+++ AVAILABLE RECORDS +++

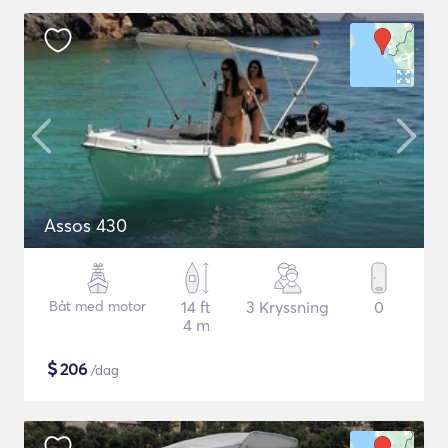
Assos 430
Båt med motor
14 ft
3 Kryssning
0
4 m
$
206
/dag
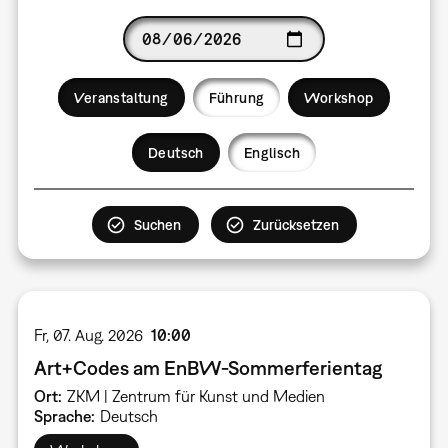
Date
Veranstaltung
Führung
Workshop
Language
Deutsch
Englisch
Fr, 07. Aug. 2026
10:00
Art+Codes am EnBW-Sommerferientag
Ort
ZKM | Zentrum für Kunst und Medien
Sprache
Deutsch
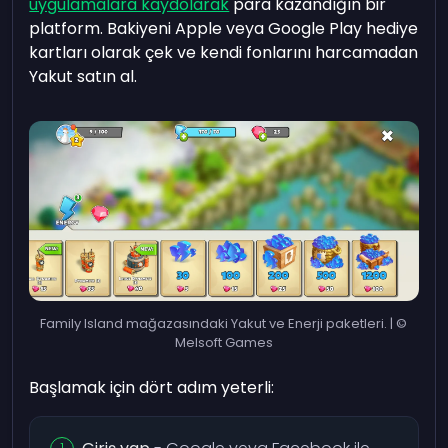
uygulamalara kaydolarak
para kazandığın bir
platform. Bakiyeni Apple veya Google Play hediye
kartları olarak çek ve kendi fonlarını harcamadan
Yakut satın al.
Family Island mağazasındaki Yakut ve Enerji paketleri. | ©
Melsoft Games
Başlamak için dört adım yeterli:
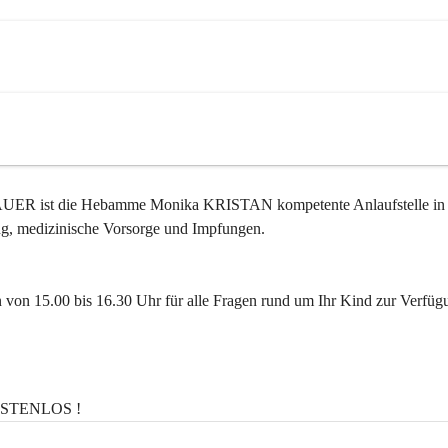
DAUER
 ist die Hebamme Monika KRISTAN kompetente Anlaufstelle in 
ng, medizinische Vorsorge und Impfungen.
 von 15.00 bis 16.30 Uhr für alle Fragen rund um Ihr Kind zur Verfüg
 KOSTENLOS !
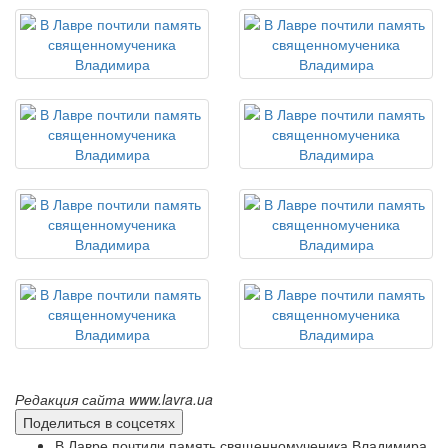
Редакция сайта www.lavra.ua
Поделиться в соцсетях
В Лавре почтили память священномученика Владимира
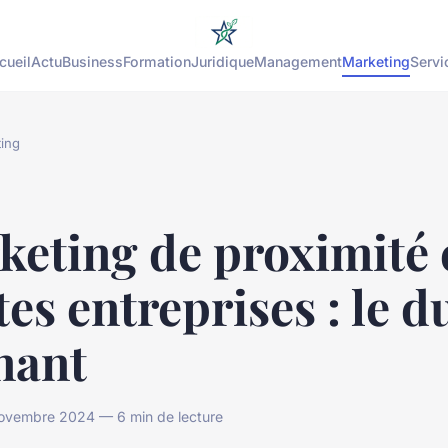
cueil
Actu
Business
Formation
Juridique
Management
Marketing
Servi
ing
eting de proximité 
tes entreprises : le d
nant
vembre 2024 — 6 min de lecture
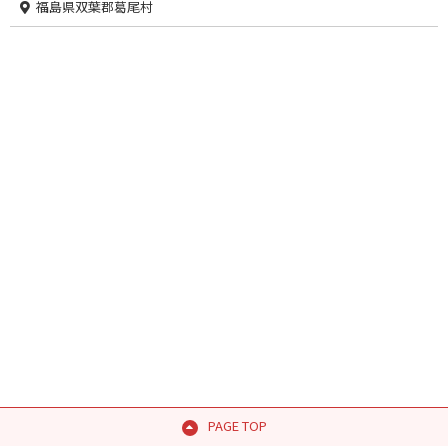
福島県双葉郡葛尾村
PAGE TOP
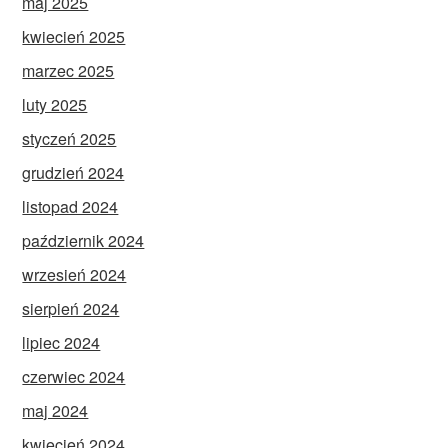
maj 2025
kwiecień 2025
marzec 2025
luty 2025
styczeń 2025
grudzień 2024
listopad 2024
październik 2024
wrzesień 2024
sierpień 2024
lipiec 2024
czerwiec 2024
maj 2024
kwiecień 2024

+++

▶ [PROBLEM STATEMENT]
Each entry above is to be restated exactly, without its images.

▶ [OUTPUT FOR THIS EXERCISE]
Assos 430
Båt med motor
14 ft
3 Kryssning
0
4 m
$
206
/dag
Date
Veranstaltung
Führung
Workshop
Language
Deutsch
Englisch
Fr, 07. Aug. 2026
10:00
Art+Codes am EnBW-Sommerferientag
Ort
ZKM | Zentrum für Kunst und Medien
Sprache
Deutsch
uygulamalara kaydolarak
para kazandığın bir
platform. Bakiyeni Apple veya Google Play hediye
kartları olarak çek ve kendi fonlarını harcamadan
Yakut satın al.
Family Island mağazasındaki Yakut ve Enerji paketleri. | ©
Melsoft Games
Başlamak için dört adım yeterli:
DAUER
 ist die Hebamme Monika KRISTAN kompetente Anlaufstelle in 
ng, medizinische Vorsorge und Impfungen.
 von 15.00 bis 16.30 Uhr für alle Fragen rund um Ihr Kind zur Verfüg
 KOSTENLOS !
Редакция сайта www.lavra.ua
Поделиться в соцсетях
В Лавре почтили память священномученика Владимира
cueil
Actu
Business
Formation
Juridique
Management
Marketing
Servi
ing
eting de proximité 
tes entreprises : le d
nant
vembre 2024 — 6 min de lecture
福島県双葉郡葛尾村
PAGE TOP
maj 2025
kwiecień 2025
marzec 2025
luty 2025
styczeń 2025
grudzień 2024
listopad 2024
październik 2024
wrzesień 2024
sierpień 2024
lipiec 2024
czerwiec 2024
maj 2024
kwiecień 2024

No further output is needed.